University Surplus sells and recycles
From file cabinets priced by the drawer to anatomically correct mannequins (while supplies last), the variety can surprise you.
Whether it’s a $25 sofa, $15 computer monitor or binder priced at a quarter, Al Jeter, University Surplus logistics manager, is firm in his belief that one person’s trash is another person’s treasure.
Jeter runs Carolina’s Surplus Property Retail Store, located off Estes Drive near the Giles F. Horney Building. As the name suggests, the store sells surplus items from around campus at low prices to anyone who might be interested. Equipment that is not reusable is recycled or disposed of responsibly. Merchandise that is not sold is palletized and sent to State surplus in Raleigh.
The store sells a wide variety of items: chairs, desks, lamps, tape dispensers, mini refrigerators, pianos, exercise equipment, glass beakers — nothing over $500. The store is typically busiest in June and July, when it receives athletic gear.
“A file cabinet could easily retail for $500-600. Here, we sell them for $10 a drawer. So a five-drawer file cabinet would be $50,” says Jeter.
They also sell computers, but because they’re University property, the software and operating systems are removed to comply with HIPAA requirements. “A customer could come in and buy a computer for $15-$20, and then go buy a hard drive and software and be good to go,” Jeter says.
They sell DVD players for $25-30. “These are nice, and they work. UNC doesn’t buy cheap things,” says Jeter.
During the pandemic, University Surplus closed its retail store. Staff continued picking up surplus, but sparingly. Jeter and his staff also managed the warehousing and distribution of personal protective equipment for the University.
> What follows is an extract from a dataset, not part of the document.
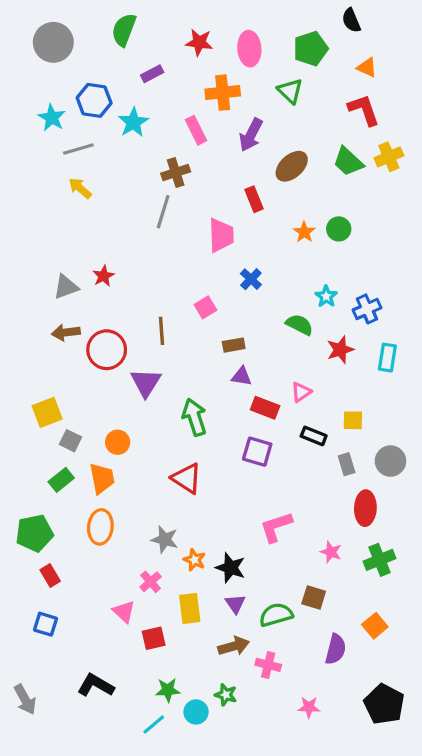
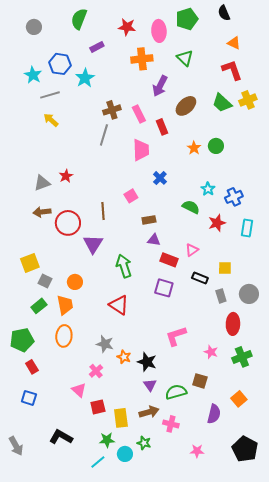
gray circle: (53, 42) -> (34, 27), size x0.6
green pentagon: (311, 49) -> (187, 19), moved
pink rectangle: (196, 130) -> (139, 114), moved
yellow rectangle: (190, 608) -> (121, 418), moved

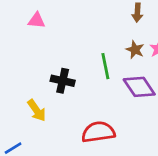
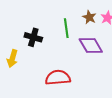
yellow arrow: (37, 110) -> (12, 59), turned 48

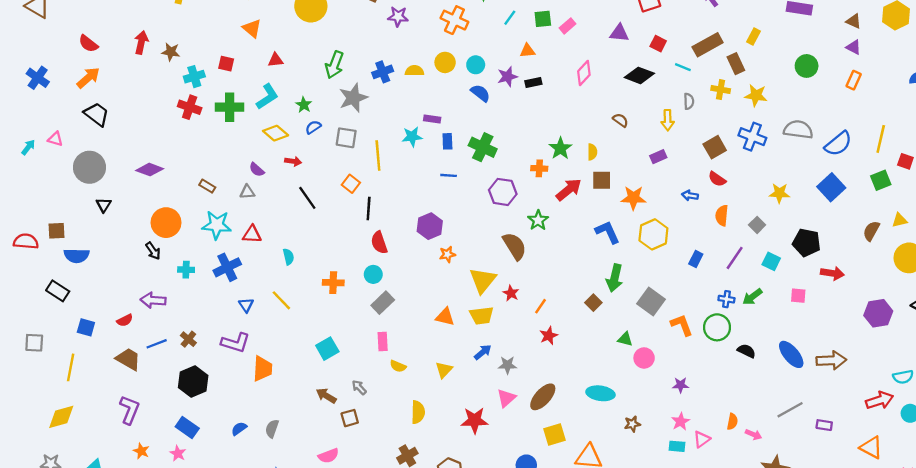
The store is still working through a backlog of orders received during the pandemic. On a typical day, the store receives 15-20 pickup requests. A few months ago, the store had a backlog of 120 requests. Now, the number is down to 20. “The team has done a great job, especially with the shortage of personnel,” Jeter says.
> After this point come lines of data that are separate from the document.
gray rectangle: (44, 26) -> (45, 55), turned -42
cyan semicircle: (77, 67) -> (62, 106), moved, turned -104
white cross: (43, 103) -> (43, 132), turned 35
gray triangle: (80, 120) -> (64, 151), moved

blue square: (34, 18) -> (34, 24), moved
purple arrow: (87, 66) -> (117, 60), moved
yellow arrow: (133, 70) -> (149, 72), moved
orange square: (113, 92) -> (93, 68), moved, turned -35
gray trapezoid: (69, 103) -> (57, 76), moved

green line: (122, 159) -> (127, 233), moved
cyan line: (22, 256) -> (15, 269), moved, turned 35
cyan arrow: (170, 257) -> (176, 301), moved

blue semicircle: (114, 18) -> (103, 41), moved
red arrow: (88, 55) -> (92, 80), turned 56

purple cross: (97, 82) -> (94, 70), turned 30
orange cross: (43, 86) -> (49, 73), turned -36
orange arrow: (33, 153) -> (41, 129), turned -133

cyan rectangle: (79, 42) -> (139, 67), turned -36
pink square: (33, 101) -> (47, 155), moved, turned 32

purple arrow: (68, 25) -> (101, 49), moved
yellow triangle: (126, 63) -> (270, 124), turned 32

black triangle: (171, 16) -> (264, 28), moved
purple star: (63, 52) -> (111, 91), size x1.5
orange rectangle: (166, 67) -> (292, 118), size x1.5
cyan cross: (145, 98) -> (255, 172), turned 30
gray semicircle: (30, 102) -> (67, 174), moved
Jeter says the strangest items he has seen pass through the store are anatomically correct mannequins, such as those used for medical training. They caused quite a stir.
“I had one customer demand that they be dressed so that she could continue to shop without distress,” Jeter says.
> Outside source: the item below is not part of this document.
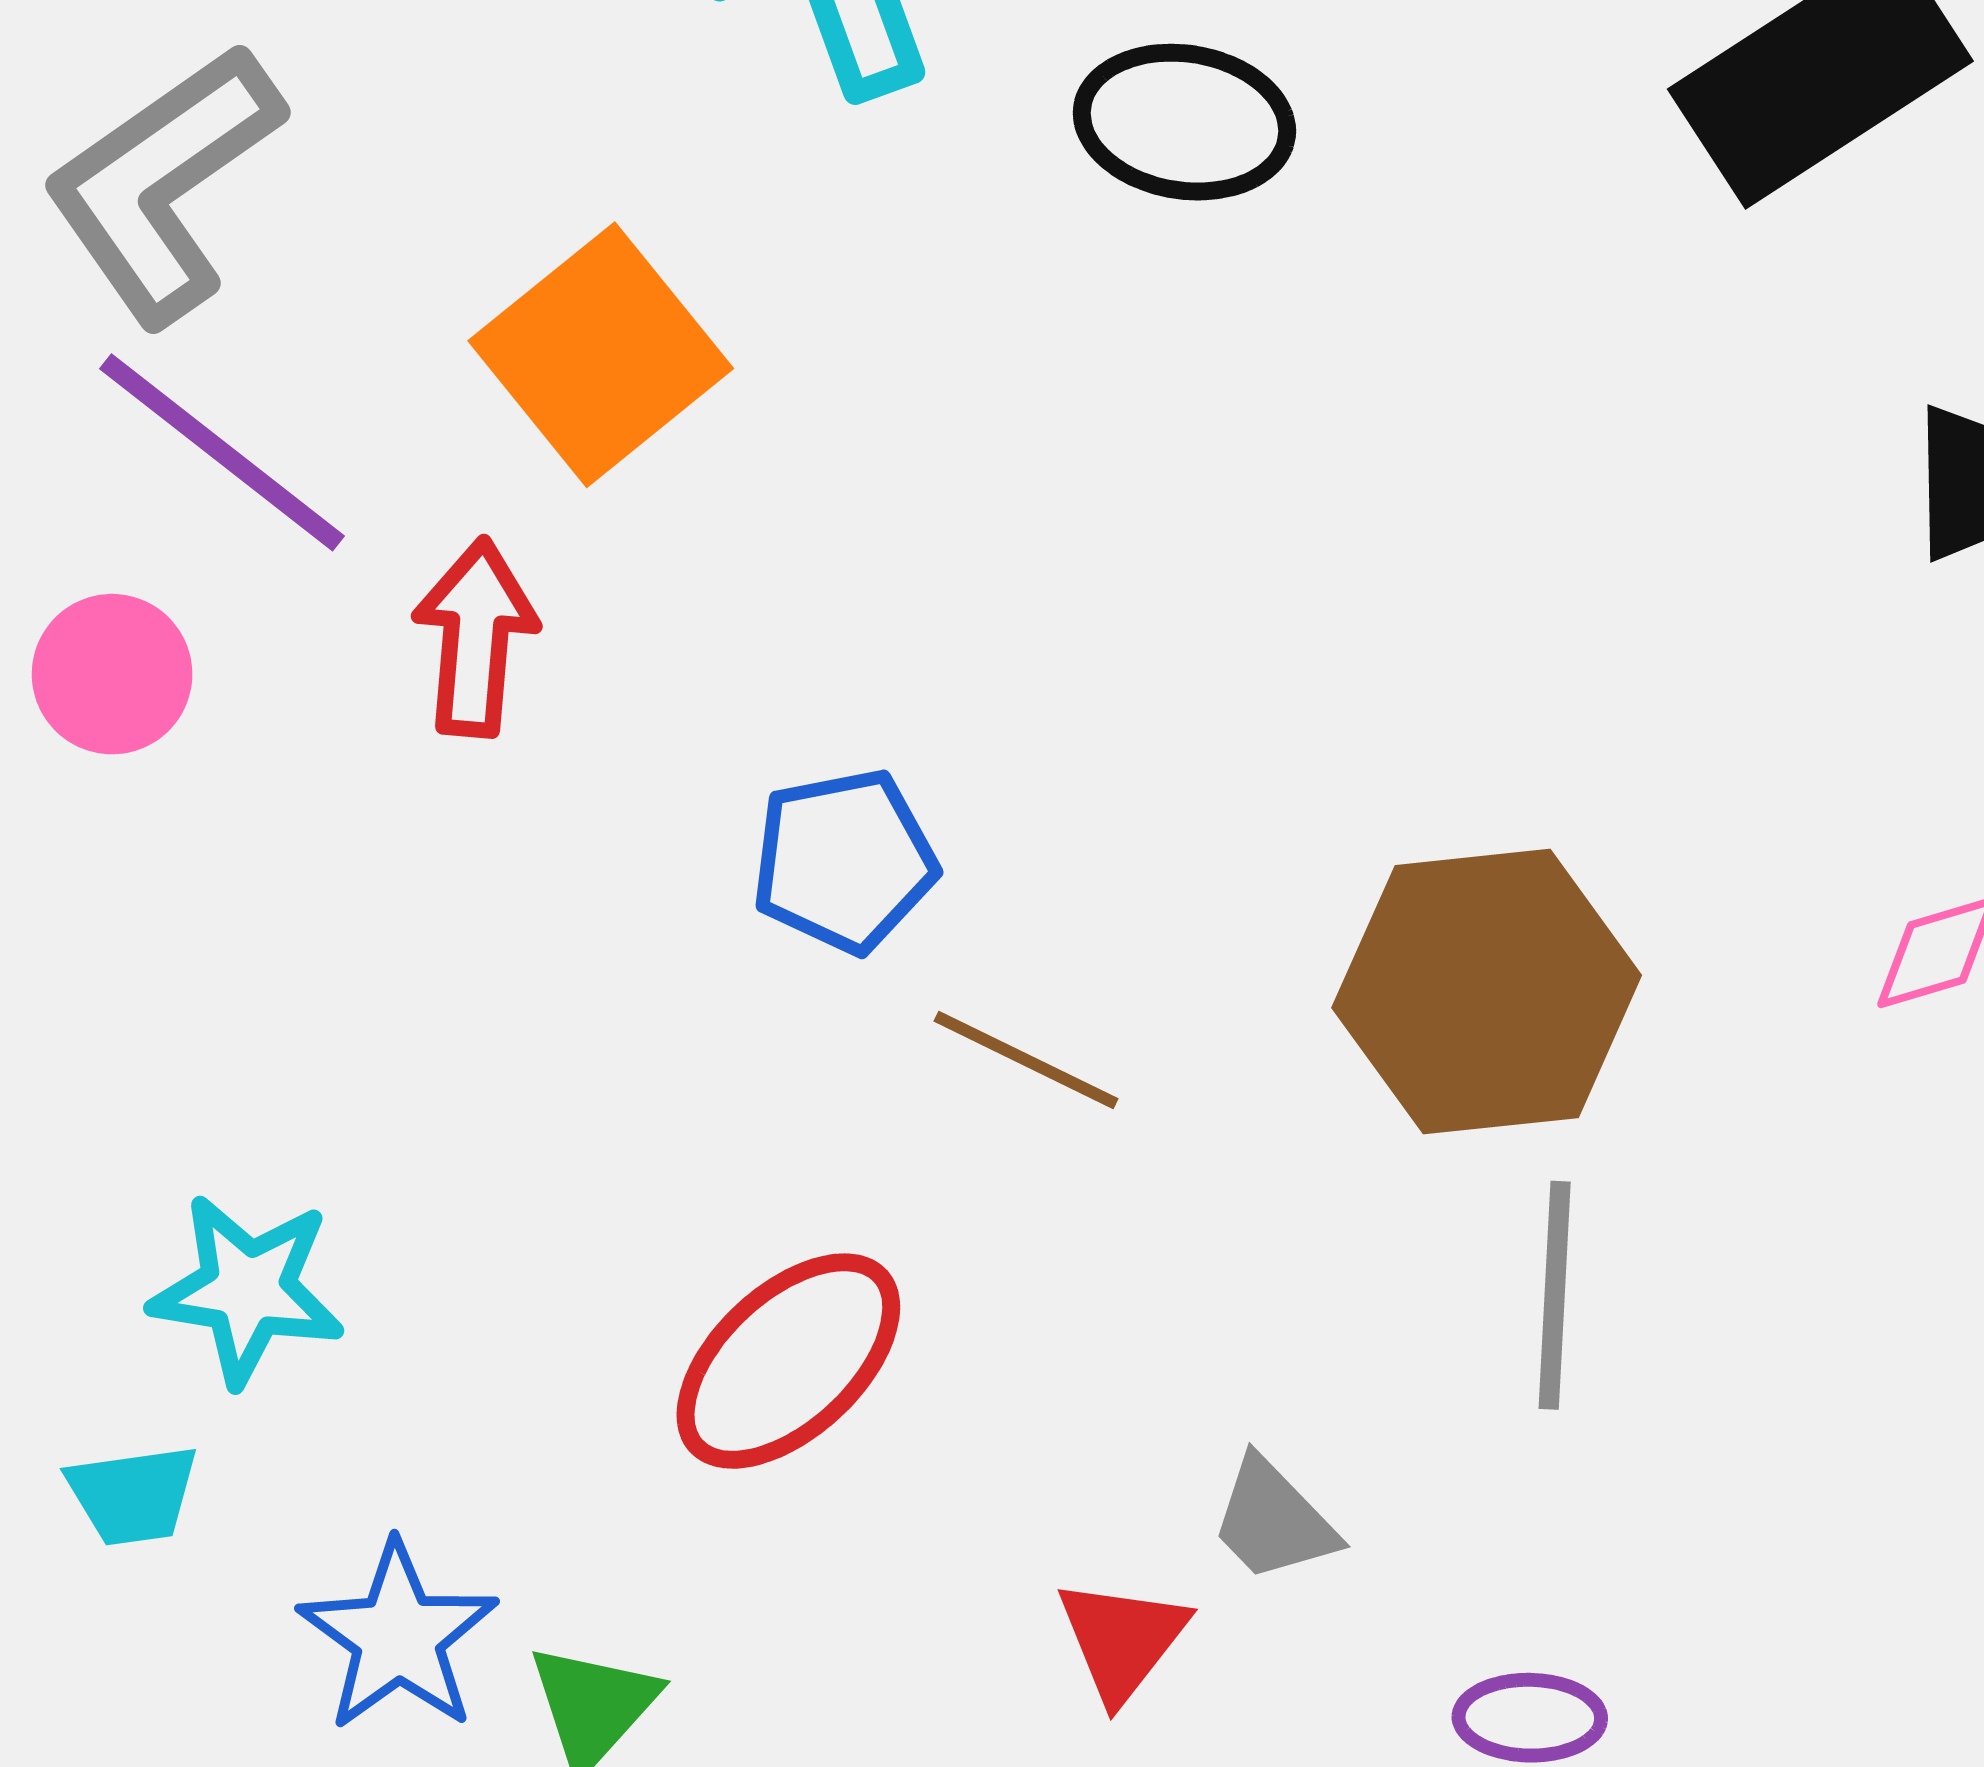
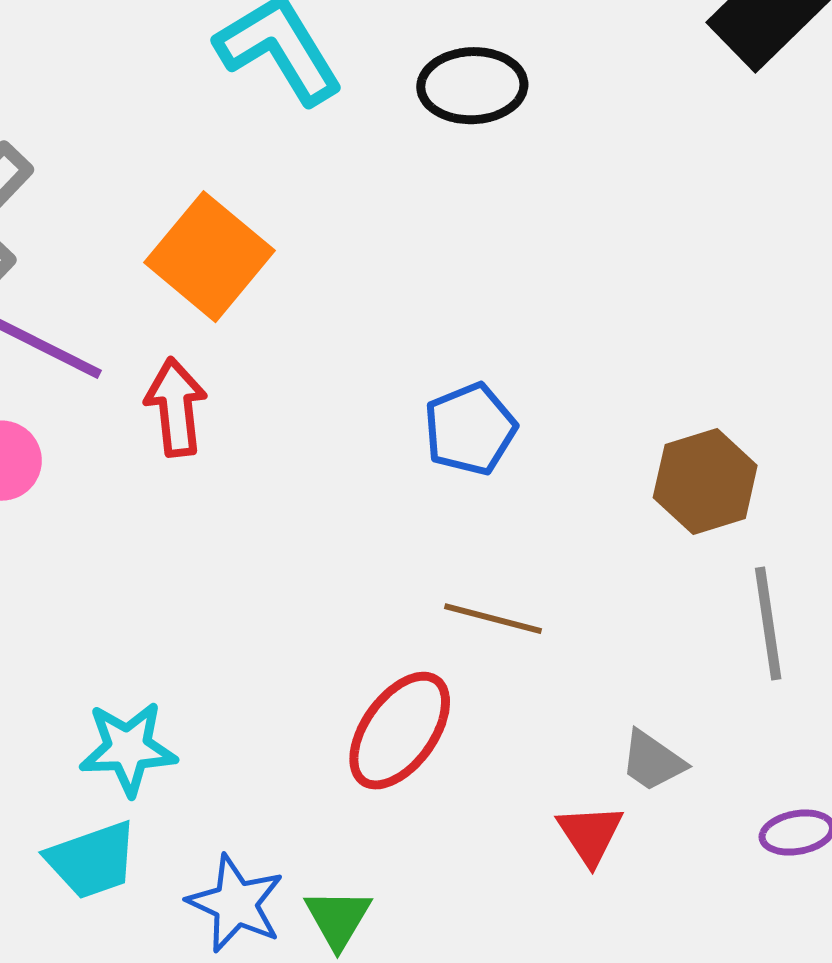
blue pentagon: (844, 861) -> (470, 429), moved
brown hexagon: (1487, 992) -> (705, 482), size x0.7
brown line: (1026, 1060) -> (493, 619), moved
cyan trapezoid: (133, 1495) -> (92, 860), size x1.4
Through a partnership with Power House Recycling of Salisbury, North Carolina, University Surplus recycles an average of 10 tons of computers and electronic waste per month, as well as 351 tons of scrap metal waste per month.
Jeter said that his favorite part of working at the surplus store has to be the customers. “It’s very uplifting to see people come in and get a good deal and feel happy. I get a lot of joy from how happy people are with a good deal.”
Sometimes customers are so happy that they bring the employees donuts or muffins as a thank you.
The Surplus Property Retail Store is open to the public 8 a.m.-4 p.m., Monday-Friday. It closes for lunch each day from noon-12:30 p.m.